> **Problem statement**: When you reach the line in the listing below that contains "left knee: (469, 529, 4)", begin returning lines exactly as written, and stop after the line that contains "right hip: (851, 470, -4)". Return no other lines.

> **Data provided**:

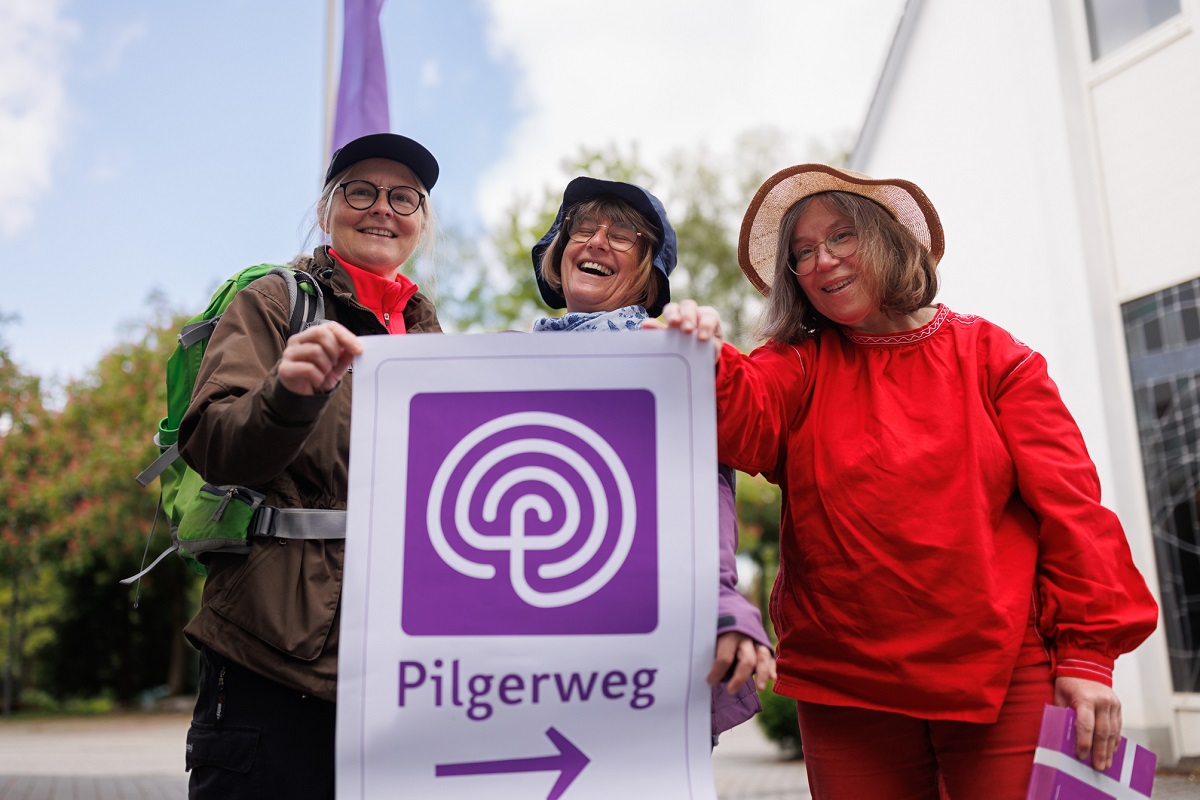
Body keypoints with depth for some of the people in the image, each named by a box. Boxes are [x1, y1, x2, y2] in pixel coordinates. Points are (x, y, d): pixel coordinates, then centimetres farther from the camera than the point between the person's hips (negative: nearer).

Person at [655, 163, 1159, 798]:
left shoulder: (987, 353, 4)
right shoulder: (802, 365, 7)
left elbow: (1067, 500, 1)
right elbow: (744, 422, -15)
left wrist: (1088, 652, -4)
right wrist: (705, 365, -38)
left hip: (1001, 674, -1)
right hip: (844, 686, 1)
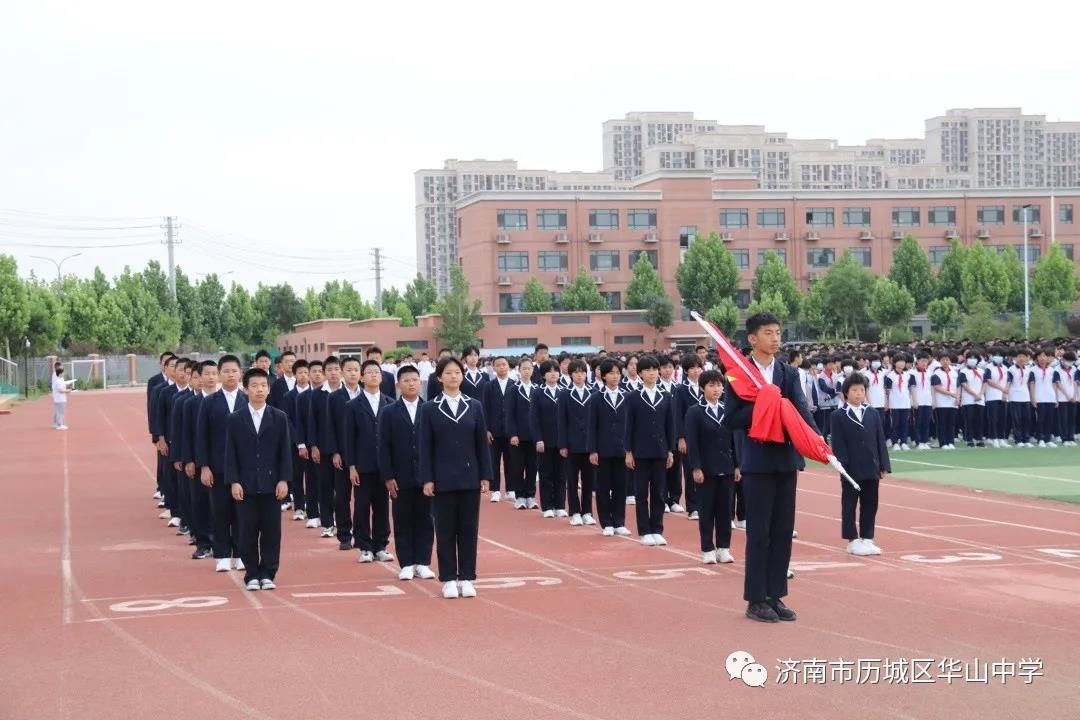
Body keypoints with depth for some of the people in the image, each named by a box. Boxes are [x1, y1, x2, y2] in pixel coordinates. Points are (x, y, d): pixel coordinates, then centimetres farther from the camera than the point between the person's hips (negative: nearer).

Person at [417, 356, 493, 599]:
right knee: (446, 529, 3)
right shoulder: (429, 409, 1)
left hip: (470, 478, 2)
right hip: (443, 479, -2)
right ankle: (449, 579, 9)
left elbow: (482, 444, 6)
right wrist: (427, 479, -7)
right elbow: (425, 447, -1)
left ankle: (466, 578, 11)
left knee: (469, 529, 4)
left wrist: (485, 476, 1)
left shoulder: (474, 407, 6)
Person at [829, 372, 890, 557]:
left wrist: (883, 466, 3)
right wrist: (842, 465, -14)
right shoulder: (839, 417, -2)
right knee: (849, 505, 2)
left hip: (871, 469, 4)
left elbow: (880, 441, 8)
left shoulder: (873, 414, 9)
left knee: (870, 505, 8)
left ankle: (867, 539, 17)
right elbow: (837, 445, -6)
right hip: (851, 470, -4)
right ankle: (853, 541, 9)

> **Solution for this problem**:
left knee: (469, 529, 4)
left wrist: (485, 476, 1)
left shoulder: (474, 407, 6)
Person at [829, 372, 890, 557]:
left wrist: (883, 466, 3)
right wrist: (842, 465, -14)
right shoulder: (839, 417, -2)
right knee: (849, 505, 2)
left hip: (871, 469, 4)
left elbow: (880, 441, 8)
left shoulder: (873, 414, 9)
left knee: (870, 505, 8)
left ankle: (867, 539, 17)
right elbow: (837, 445, -6)
right hip: (851, 470, -4)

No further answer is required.